Uhm… I’m pretty sure Rosa Parks wasn’t turning tricks either in the front, or in the back of the bus. Not too sure about Ghandi, though. Any guy who wears a diaper around all the time strikes me as maybe just a leetle beet kinky, though it’s hard to imagine anyone actually paying him for sex.
If you just need to reach for the stars to justify your behaviour, try DR MLK JR BLVD. He was known to likie hookers. A lot.
Oh wait, I almost forgot about Malcom X. He was rumored to have been a gay prostitute in his early days.
Yeah, go with Malcom X. He’s more up your alley… so to speak.
Momma would be so proud.
I remember Rosa Park’s suggestive poses before she got on the bus.
“Lemme just get the truss off...”
He can charge $300/hour now, but after this story gets around, Nevada will be flooded with unemployed males looking for a piece of the action. This time next year, they’ll be charging $30. Just watch.
Ummmmm…
NO!
But he’s ... kinda ugly! Yep, he’s going to have to lower the price when the competition rolls into town.
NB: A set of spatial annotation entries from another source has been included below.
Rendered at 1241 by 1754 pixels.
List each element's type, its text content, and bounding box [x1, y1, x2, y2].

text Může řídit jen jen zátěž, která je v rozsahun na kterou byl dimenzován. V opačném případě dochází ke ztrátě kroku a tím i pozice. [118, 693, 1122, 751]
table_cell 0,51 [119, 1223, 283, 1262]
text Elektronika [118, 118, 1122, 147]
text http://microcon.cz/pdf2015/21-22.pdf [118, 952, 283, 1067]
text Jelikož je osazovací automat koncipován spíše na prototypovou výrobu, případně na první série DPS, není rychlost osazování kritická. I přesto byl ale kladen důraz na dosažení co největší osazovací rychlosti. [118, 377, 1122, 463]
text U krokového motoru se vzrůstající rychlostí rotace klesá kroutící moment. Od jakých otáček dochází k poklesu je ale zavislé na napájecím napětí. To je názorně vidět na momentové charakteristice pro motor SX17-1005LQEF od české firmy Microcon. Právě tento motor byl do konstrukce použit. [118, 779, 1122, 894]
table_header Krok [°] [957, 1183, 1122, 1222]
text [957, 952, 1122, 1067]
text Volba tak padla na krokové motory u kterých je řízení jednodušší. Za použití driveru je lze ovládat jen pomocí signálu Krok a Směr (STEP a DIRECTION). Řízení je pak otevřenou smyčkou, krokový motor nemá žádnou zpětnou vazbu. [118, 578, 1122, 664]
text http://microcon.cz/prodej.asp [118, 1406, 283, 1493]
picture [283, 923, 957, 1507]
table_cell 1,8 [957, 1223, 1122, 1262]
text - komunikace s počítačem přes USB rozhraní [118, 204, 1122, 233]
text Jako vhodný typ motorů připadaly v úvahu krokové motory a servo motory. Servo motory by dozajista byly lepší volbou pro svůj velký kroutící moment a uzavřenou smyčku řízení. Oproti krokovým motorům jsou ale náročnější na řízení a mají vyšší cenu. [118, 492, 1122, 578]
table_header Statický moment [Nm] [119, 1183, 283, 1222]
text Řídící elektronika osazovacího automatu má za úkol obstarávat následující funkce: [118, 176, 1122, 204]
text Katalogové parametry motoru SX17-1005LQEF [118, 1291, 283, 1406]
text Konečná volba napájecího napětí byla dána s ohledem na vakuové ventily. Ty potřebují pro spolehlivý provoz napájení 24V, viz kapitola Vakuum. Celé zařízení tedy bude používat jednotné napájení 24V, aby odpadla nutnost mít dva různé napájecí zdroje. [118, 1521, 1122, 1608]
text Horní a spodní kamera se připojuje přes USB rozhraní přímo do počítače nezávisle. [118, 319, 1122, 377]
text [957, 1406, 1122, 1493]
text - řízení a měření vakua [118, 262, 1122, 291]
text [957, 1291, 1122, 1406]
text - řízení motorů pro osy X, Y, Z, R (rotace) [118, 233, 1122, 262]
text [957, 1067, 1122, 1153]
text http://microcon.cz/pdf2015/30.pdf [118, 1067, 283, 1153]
Yep, he’s going to have to lower the price when the competition rolls into town.
I’ll be flying into Vegas on Friday. Of course I’ll be booking two seats, as usual. One for me… and one for “Him”.
Ya’ll ever throw a hotdog down a hallway?
Just wondering.
Does he take on all customers, or limit himself to women??
Does he take on all comers, or limit himself to women??
Fixed it.
oh yeah. that’s hawt.
*awk*
*receding footsteps*
*slamming door*
Heard this on the raadio and hadda share it with y’all:
Minutes later, as we’re standing naked in the shower, he’s examining me like a second-rate gynecologist and nodding.
“Yeah,” he murmurs, cooing that I’m “practically” an 8 or a 9. “Everything looks great down there.”
He’s got a real purdy mouf… I’ll give him that.
Minutes later, as we’re standing naked in the shower, he’s examining me like a second-rate gynecologist and nodding.
“Yeah,” he murmurs, cooing that I’m “practically” an 8 or a 9. “Everything looks great down there.”
I should probably apologize in advance for this…
I hadda take that down, Hog. It was a little way much for the main page.
Yeah, sorry. I unnerstand. Wifey almost puked when I showed it to her. Thank gawd you didn’t keep a copy for yerself.
You didn’t… did you?
HPrinted it out and hung it on the fridge. Need to lose those 3 pounds I gained over the holidaze.
Sooo, El Pecedente has some competition.
Another “first” that will screw you and take your money.
Women pay for sex? Only stupid (and oogly) women.
Pretty sure if a gal wanted a one nighter, all she’d have to do is hit up the local college hangouts.
So this guy ends up next to this 60-something woman at a bar and they’re having drinks and giggles and he’s starting to think she’s not looking that bad, and probably even has a hot daughter.
After a couple more drinks she leans over and whispers in his ear, “Have you ever had a “Sportsman’s Double”? He has to ask her what that is and she say’s, “It’s a mother and daughter threesome and tonight is your lucky night!”
So, naturally he follows her home, and they go inside, she flips on the hall light and yells upstairs, “Hey Mom! Are you still awake?”